Document excerpt:
**********

# Gobble



## chriscustom (Jun 17, 2006)

Gobble Gobble Gobble


----------



## SNDFLEE (Sep 8, 2010)

Won't be long now! Friend has been scouting while I fished and told me they were hard at it! Gonna pattern my new Benelli Super black Eagle tommorrow interested how she patterns with turkey loads. Does anyone use a Rhino choke tube?


----------



## SNDFLEE (Sep 8, 2010)

Went scouting this morning and the birds were on fire! Heard at least 15 different Gobblers in 4 areas of Quantico! Anyone else go out and do any scouting?


----------



## SmoothLures (Feb 13, 2008)

Not hearing many gobbles here but there is a LOT of turkey sign. Walked up on 3 yesterday scratching up in a road, man it sounded like people raking and shuffling around in the leaves. Gonna storm tomorrow, but I'm gonna go out this evening.


----------



## narfpoit (Jun 16, 2004)

drove by about 30 in a field on the way to work last week. The guy had just put up a new fence the week before so I thought he might be trying to farm raise some organic ones or something but they haven't been back sense. Never seen so many wild birds in one field like that before usually just 7-8 birds at a time.


----------



## OBX8ozbomber (May 11, 2010)

Sndflee, heard several saturday morning, got me a honeyhole in Caroline, boss strutter sent me a P.M. telling me what tree I can find him in Sat. morning!! Just hope that the weatherman cooperates


----------



## SNDFLEE (Sep 8, 2010)

**********

Dataset extract:

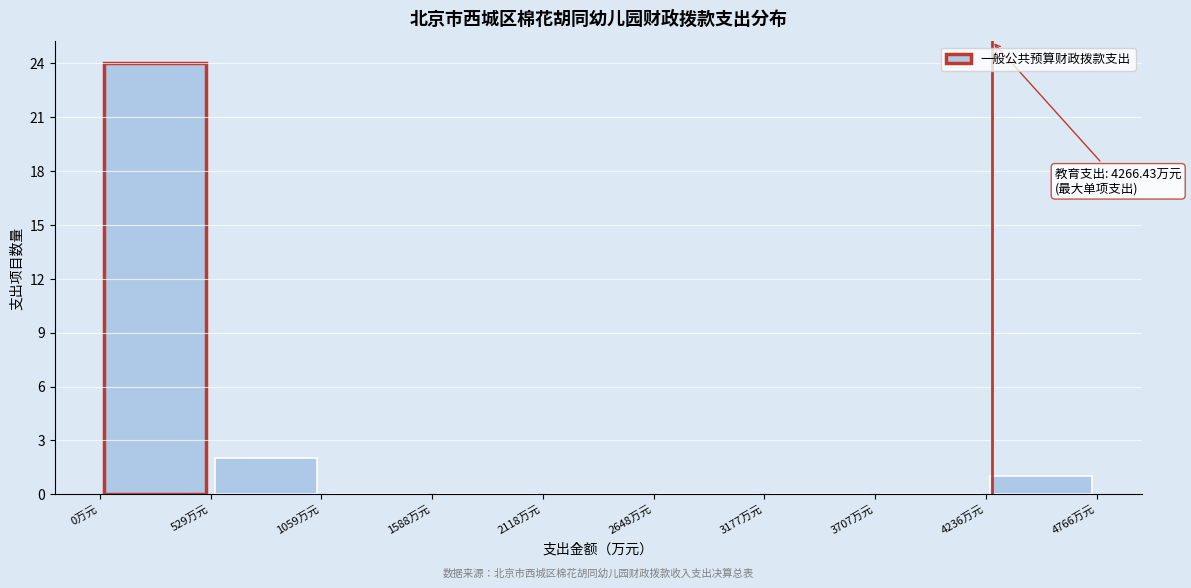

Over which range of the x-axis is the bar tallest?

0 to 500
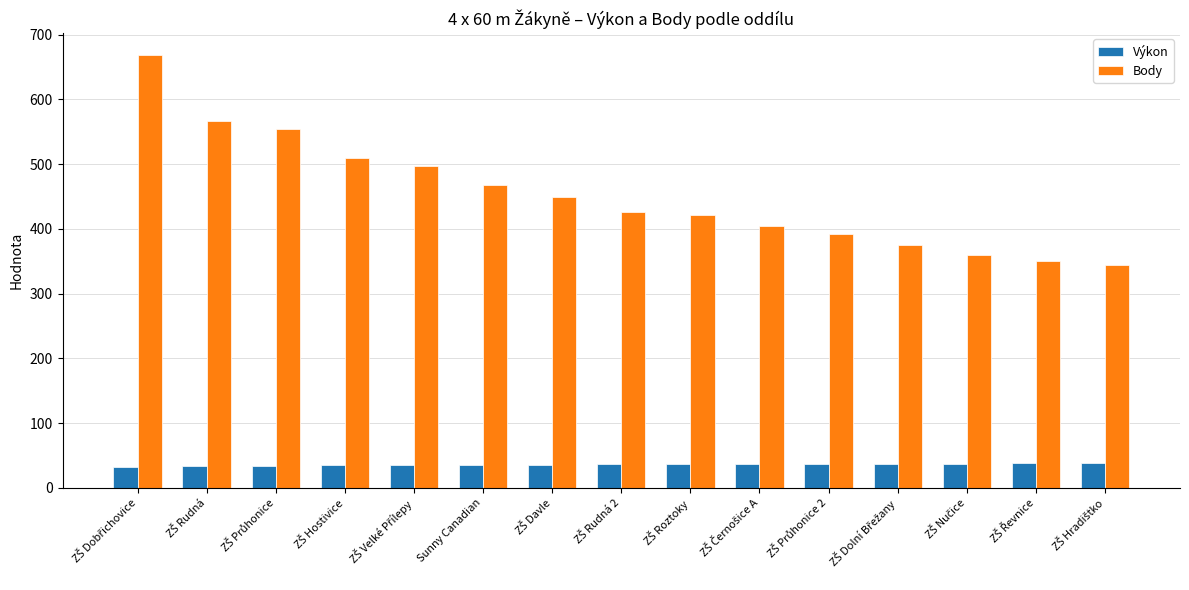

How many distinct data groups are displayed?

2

**********

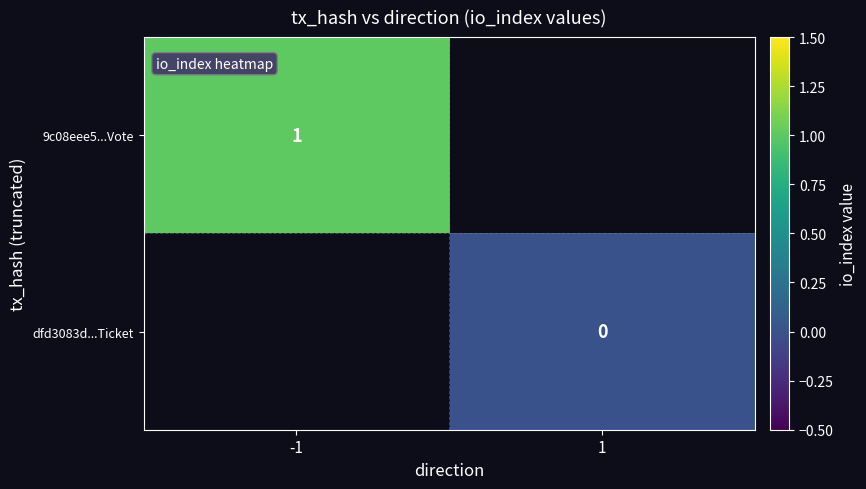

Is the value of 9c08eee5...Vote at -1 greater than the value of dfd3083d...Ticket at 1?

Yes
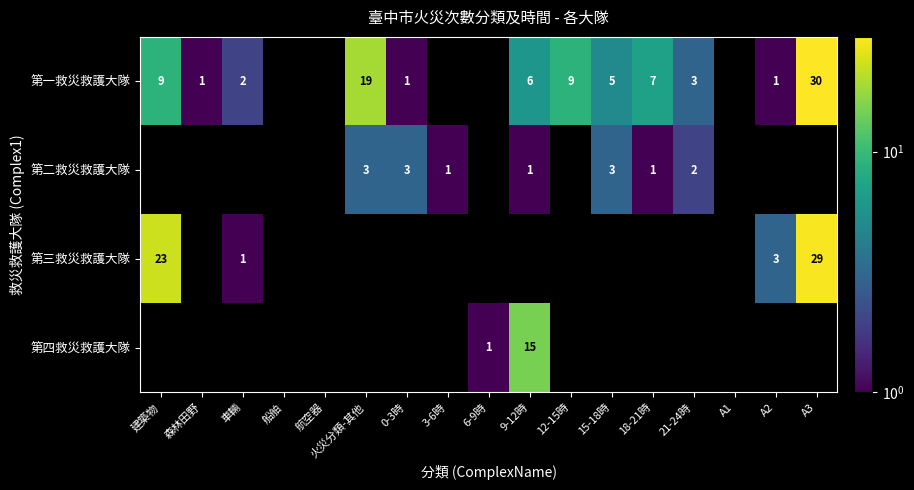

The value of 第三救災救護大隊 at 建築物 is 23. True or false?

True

**********

Work instructions:
1) List every distinct username that appears as a poster in the turkey-hunting forum thread, in order of first appearance.
2) In the turkey-hunting forum thread, how many different gobblers did SNDFLEE report hearing while scouting in Quantico?

Written responses:
1)
chriscustom
SNDFLEE
SmoothLures
narfpoit
OBX8ozbomber

2) At least 15, in 4 areas of Quantico.